Hal utama yang jadi latar belakang uji materi saat itu adalah, tarif cukai rokok yang mengacu PMK tersebut jelas tidak berkeadilan karena lebih menguntungkan pabrik rokok (PR) besar. Jika dirata-rata, kenaikan cukai PR besar hanya 9%, sedangkan PR kecil bisa mencapai 38,3%. Ini bertentangan dengan UU Cukai. Salah satu pasal menyebutkan bahwa kenaikan Harga Jual Eceran (HJE) rokok tidak boleh melebihi 57%, namun pada tarif cukai rokok baru pada era tersebut mencapai 62%.
Mengacu UU Cukai, PMK tersebut melanggar karena sebelum diterbitkan PMK tentang tarif cukai rokok yang baru, maka Kementerian Keuangan harus terlebih dulu harus menyosialisasikan ke stakeholders, kalangan pengusaha rokok, dan konsumen.
Tarif cukai rokok diharapkan mendorong penyerapan tenaga kerja ramah terhadap keberlangsungan industri rokok, bisa menekan peredaran rokok ilegal, bahkan tarif cukai yang ramah diharapkan bisa melindungi keberadaan “warisan budaya” berupa kretek. Tarif cukai jugalah akhirnya diharapkan bisa menjadi salah satu titik temu penting yang menentukan banyak harapan dalam kebijakan pertembakauan di Indonesia.

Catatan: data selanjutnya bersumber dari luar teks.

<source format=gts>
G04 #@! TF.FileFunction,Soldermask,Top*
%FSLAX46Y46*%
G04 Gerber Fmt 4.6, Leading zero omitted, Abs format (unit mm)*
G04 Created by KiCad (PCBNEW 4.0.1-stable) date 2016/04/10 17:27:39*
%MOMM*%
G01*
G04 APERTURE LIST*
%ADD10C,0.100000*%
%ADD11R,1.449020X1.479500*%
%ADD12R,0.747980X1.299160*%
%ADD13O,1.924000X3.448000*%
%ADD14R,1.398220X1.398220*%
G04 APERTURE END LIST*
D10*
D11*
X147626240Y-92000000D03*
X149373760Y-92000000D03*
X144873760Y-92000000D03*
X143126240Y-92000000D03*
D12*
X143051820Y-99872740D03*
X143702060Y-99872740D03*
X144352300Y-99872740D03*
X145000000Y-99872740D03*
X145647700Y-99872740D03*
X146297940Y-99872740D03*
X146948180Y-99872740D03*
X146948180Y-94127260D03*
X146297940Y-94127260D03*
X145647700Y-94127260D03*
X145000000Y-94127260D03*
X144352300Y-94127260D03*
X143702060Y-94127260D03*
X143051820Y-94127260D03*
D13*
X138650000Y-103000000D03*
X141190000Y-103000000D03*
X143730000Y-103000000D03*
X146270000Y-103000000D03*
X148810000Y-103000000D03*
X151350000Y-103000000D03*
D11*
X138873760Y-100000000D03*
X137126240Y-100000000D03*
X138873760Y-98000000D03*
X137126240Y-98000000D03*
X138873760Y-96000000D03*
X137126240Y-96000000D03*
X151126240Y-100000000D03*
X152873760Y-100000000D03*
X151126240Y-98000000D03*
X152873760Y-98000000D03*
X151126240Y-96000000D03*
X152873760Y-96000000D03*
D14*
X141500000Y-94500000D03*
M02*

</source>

Selain akan memperkaya referensi terkait pertembakauan, buku yang tergolong padat informasi ini juga penting untuk membuka cakrawala masyarakat mengenai kebijakan hasil tembakau, dan lebih objektif dalam menilai saat nanti ada lagi (dan lagi) pembahasan mengenai pertembakauan, khususnya tarif cukai rokok yang biasanya selalu “panas” dan seolah-olah tak berujung.

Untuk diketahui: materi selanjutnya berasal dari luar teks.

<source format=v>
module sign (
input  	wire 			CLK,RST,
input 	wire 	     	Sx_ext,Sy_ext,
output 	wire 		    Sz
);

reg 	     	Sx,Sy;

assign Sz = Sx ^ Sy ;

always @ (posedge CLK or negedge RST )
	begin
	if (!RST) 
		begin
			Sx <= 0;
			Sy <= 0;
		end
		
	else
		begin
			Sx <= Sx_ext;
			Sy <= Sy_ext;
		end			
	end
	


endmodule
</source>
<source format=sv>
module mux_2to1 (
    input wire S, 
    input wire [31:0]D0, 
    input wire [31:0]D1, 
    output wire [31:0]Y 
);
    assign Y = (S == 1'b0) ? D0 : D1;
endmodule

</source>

Membaca buku ini, kita akan ikut memahami betapa aspek kebijakan tarif cukai rokok di Indonesia sangat kompleks. Sekaligus, publik diajak untuk sadar, bahwa suara konsumen seharusnya jadi salah satu aspek yang didengarkan oleh pemerintah sebelum menatapkan sebuah kebijakan, dalam hal ini tarif cukai rokok.